Dans la campagne de 1658[16], ce n’est pas seulement la lutte entre la France et l’Espagne qui s’est dénouée, c’est la vieille guerre qui a pris fin. Lorsqu’à neuf années de là, en 1667, la France et l’Espagne recommenceront leur duel, les conditions, pour l’armée française au moins, seront bien différentes : Louvois aura dans l’intervalle, entre autres inventions de son génie, réalisé l’idée, bien simple en apparence, de faire vivre les troupes.

Cependant la vieille guerre ne laissera point à tous ceux qui en auront supporté les misères un déplaisant souvenir, et Vauban lui-même dira un jour à Louvois, non pour s’en plaindre : « Je me souviens que, dans la vieille guerre, quand nous étions sur le pays ennemi, nous étions quelquefois des trois semaines entières sans prendre une ration de pain. » Est-ce à dire qu’à l’abondance faite par Louvois Vauban préférait l’abstinence ? Non ; mais ce temps d’abstinence était aussi le temps de la jeunesse : c’étaient les années fécondes malgré les privations, les années où Vauban avait beaucoup vu et beaucoup appris, où son esprit, actif et méditatif à la fois, s’était ouvert à toute sorte d’idées neuves, et avait fait provision de plans et de projets pour l’avenir.

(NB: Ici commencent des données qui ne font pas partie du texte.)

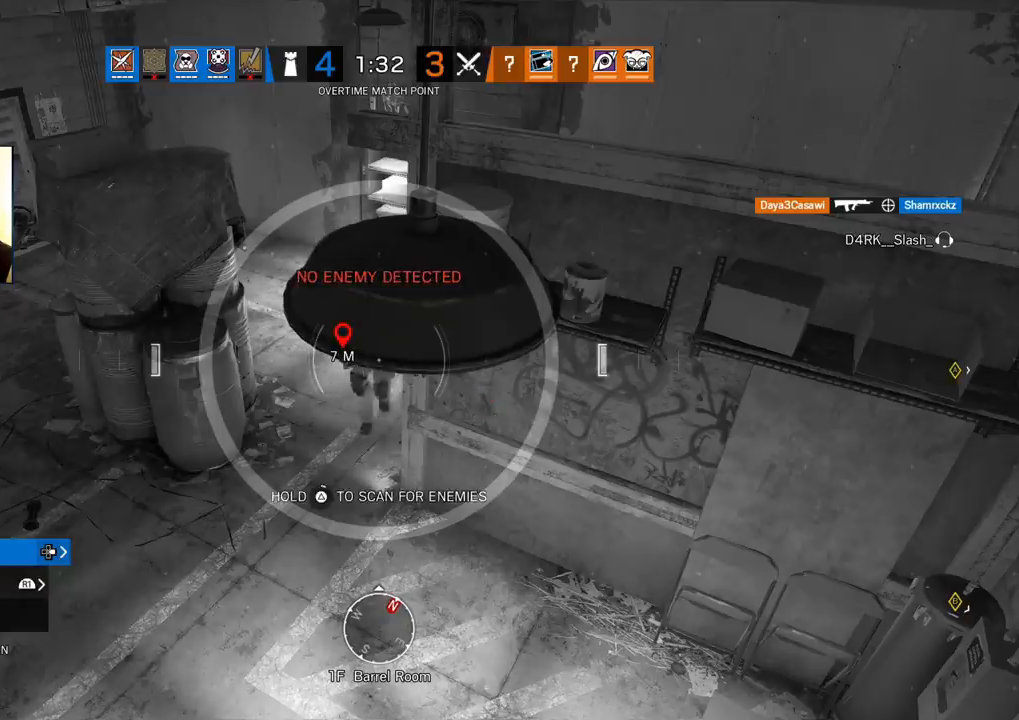
{"buttons": ["TRIANGLE"], "left_stick": "center", "right_stick": "center", "events": []}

En 1659, tandis que se débattaient les conditions du traité des Pyrénées, le régiment de La Ferté avait ses quartiers près de Toul, et comme la compagnie de Vauban était dispersée dans plusieurs villages, elle était souvent visitée, une escouade après l’autre, par le capitaine, très soucieux de l’ordre, de la discipline et du bien-être de ses hommes. Il était grand chasseur aussi, et le pays, peu fréquenté alors, était fort giboyeux. Il y avait surtout une certaine vallée où il se plaisait, et dans cette vallée deux ruisseaux qui, distans à leur naissance d’une demi-lieue tout au plus, s’écoulaient l’un vers la Meuse, l’autre vers la Moselle, si bien que, tout en visitant ses hommes ou en suivant le gibier, Vauban pensait à ces deux ruisseaux. « Je considérai plusieurs fois cette vallée qui me causait de l’admiration, a-t-il dit, parce qu’il semble qu’il y ait eu là autrefois une communication de l’une à l’autre des rivières. Je n’y fis cependant pas pour lors grande réflexion ; mais le ressouvenir de la chasse, m’ayant plusieurs fois représenté la figure de ce pays-là, m’a fait penser depuis qu’on pourrait bien y faire une communication effective[17]. » Voilà comment, en 1679, le grand ingénieur a développé dans un projet pour la jonction de la Meuse et de la Moselle les germes recueillis vingt ans auparavant par le chasseur capitaine. Tel est Vauban ; rien ne lui échappe ; sa mémoire est un casier bien ordonné où les observations personnelles, les informations, les faits de toute sorte, se rangent et se classent, au service d’une intelligence qui cherche le vrai pour produire le bien.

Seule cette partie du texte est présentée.